J Korean Foot Ankle Soc.  2022 Jun;26(2):59-65. 10.14193/jkfas.2022.26.2.59.

What is the Significance of the Posterior Malleolus in Ankle Fractures?

Affiliations
  • 1Department of Orthopedic Surgery, Hallym University Sacred Heart Hospital, Anyang, Korea

Abstract

The posterior malleolar fracture is relatively common fracture of the foot and ankle, but several aspects of this are still controversial. If the posterior malleolus is involved in the ankle fracture, the prognosis is usually poor. A computed tomography scan is essential for accurate diagnosis and treatment planning. Although indirect reduction and the anterior to posterior screw fixation technique have the advantages of a small incision with the requirement of relatively simple skills, direct open reduction and fixation from the posterior side provide a more biomechanically stable and accurate reduction. The precise reduction of the posterior malleolar fragment helps to achieve congruency of the tibia and fibula in the incisura and contributes to syndesmotic stability. It is important to determine the indications for surgical treatment by comprehensively evaluating the three-dimensional structure of the posterior malleolar fracture and all related injuries to the ankle.

Keyword

Posterior malleolus fractures; Trimalleolar fractures; Ankle fractures

Figure

  • Figure. 1 Haraguchi classification of the posterior malleolar fracture. (A) Type-I, the posterolateral-oblique type. (B) Type-II, the medialextension type. (C) Type-III, the small-shell type.

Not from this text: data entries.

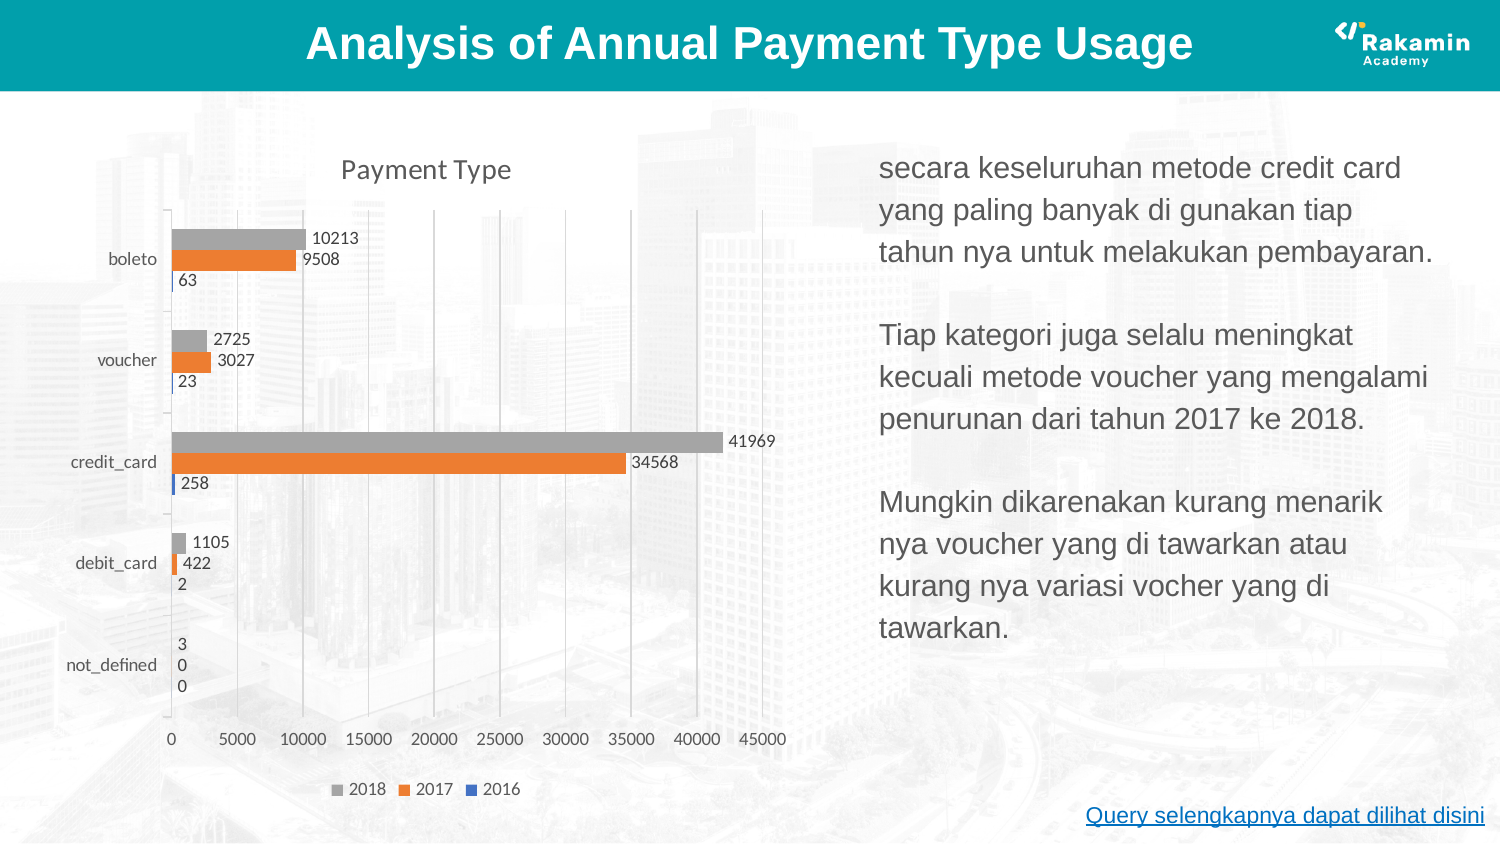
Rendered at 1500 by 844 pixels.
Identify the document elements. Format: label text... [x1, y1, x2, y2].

picture [0, 0, 1500, 844]
title Analysis of Annual Payment Type Usage [51, 0, 1449, 92]
chart [50, 127, 802, 806]
list secara keseluruhan metode credit card yang paling banyak di gunakan tiap tahun nya untuk melakukan pembayaran. Tiap kategori juga selalu meningkat kecuali metode voucher yang mengalami penurunan dari tahun 2017 ke 2018. Mungkin dikarenakan kurang menarik nya voucher yang di tawarkan atau kurang nya variasi vocher yang di tawarkan. [847, 127, 1449, 750]
text_box Query selengkapnya dapat dilihat disini [763, 757, 1500, 843]
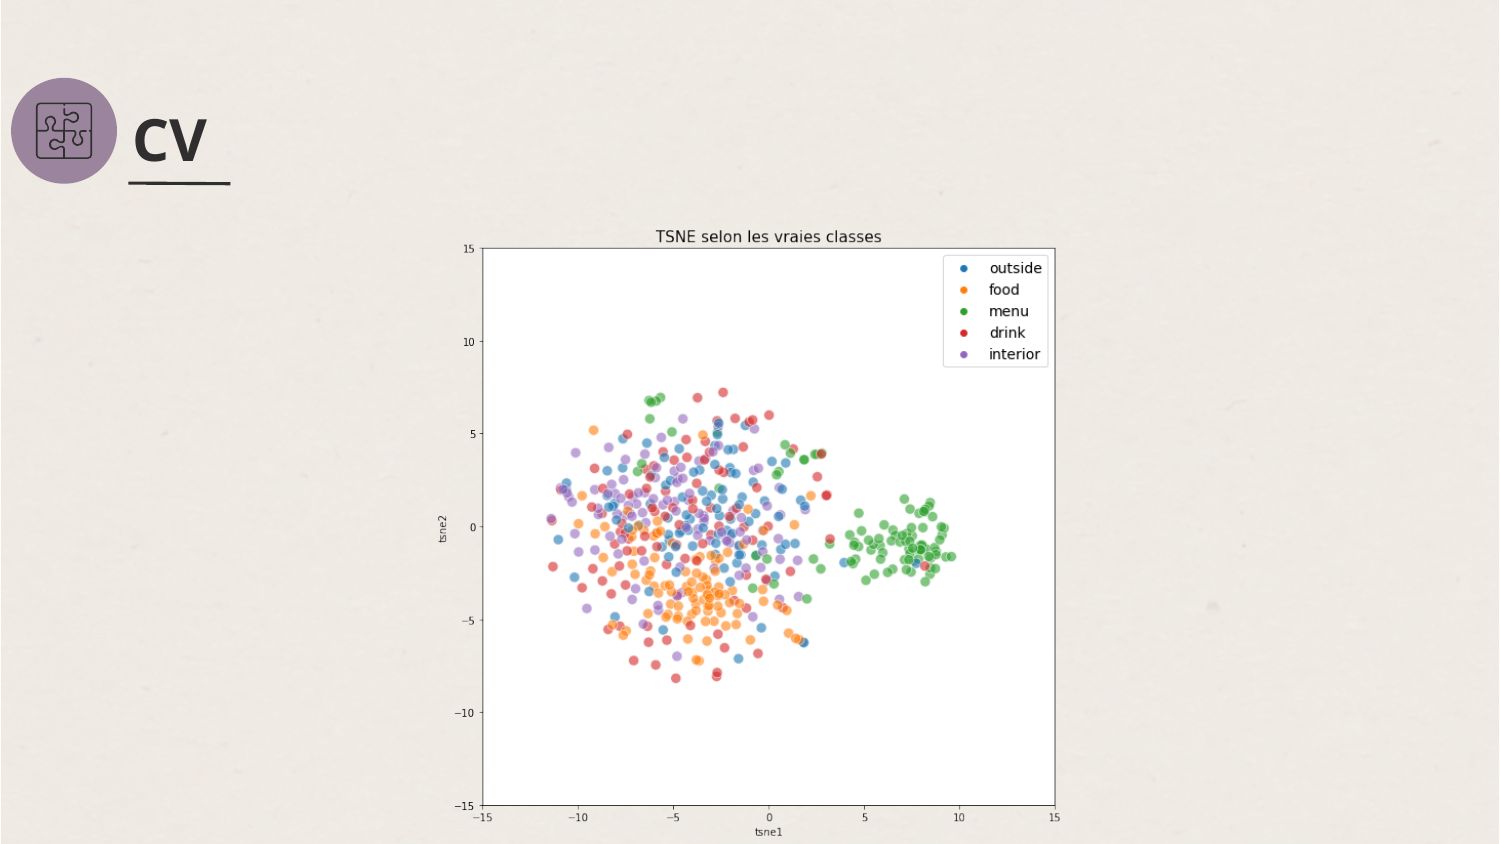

  • Figure. 2 Bartonicek and Rammelt classification of the posterior malleolar fracture. (A) Type 1, extraincisural fragment with an intact fibular notch. (B) Type 2, posterolateral fragment extending into the fibular notch. (C) Type 3, posteromedial two-part fragment involving the medial malleolus. (D) Type 4, large posterolateral triangular fragment involving more than one-third of the notch. Type 5 is used to describe an irregular osteoporotic fracture that does not match of the any other 4 patterns.

  • Figure. 3 Preoperative images. Anteroposterior (A) and lateral (B) ankle plain radiographs. Axial (C) and sagittal (D) computed tomography scans.

  • Figure. 4 Intraoperative findings. (A) The fibula fracture site was spread using a lamina spreader. (B) The posterior malleolar fracture site was approached through the gap between the fibula fragments, and the bony fragment stuck in the joint was removed.

  • Figure. 5 (A) The fibula fracture site was reduced using a reduction clamp, and (B) the fibula was fixed with a lag screw. (C) While maintaining reduction by pushing the posterior malleolar fragment toward the articular surface with a ball spike pusher, (D) the fragment was fixed in the posterior to anterior direction with a partially threaded screw.

  • Figure. 6 Immediate postoperative anteroposterior (A) and lateral (B) ankle plain radiographs. Postoperative 1-year anteroposterior (C) and lateral (D) ankle plain radiographs. The articular surfaces are well preserved and there is no evidence of post-traumatic arthritis.